Work instructions
Return only this: the line with "იბა, მაგრამ ნამდვილად არ" and all the lines that follow it below, through the final one, exactly as they are.

Stored data entries
____

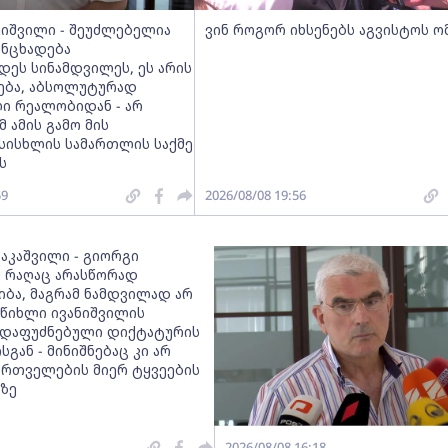
ეიშვილი - შეუძლებელია
ვინ როგორ იხსენებს აგვისტოს ო
ანცხადება
დეს სინამდვილეს, ეს არის
რება, აბსოლუტურად
ი რეალობიდან - არ
მ ამის გამო მის
სისხლის სამართლის საქმე
ს
59
2026/08/08 19:56
ააკაშვილი - გიორგი
მ რაღაც არასწორად
იბა, მაგრამ ნამდვილად არ
 წიხლი ივანიშვილის
დაფუძნებული დიქტატურის
სგან - მინიშნებაც კი არ
ქართველების მიერ ტყვეების
ზე
2026/08/08 16:18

____

Response to the task
იბა, მაგრამ ნამდვილად არ
 წიხლი ივანიშვილის
დაფუძნებული დიქტატურის
სგან - მინიშნებაც კი არ
ქართველების მიერ ტყვეების
ზე
2026/08/08 16:18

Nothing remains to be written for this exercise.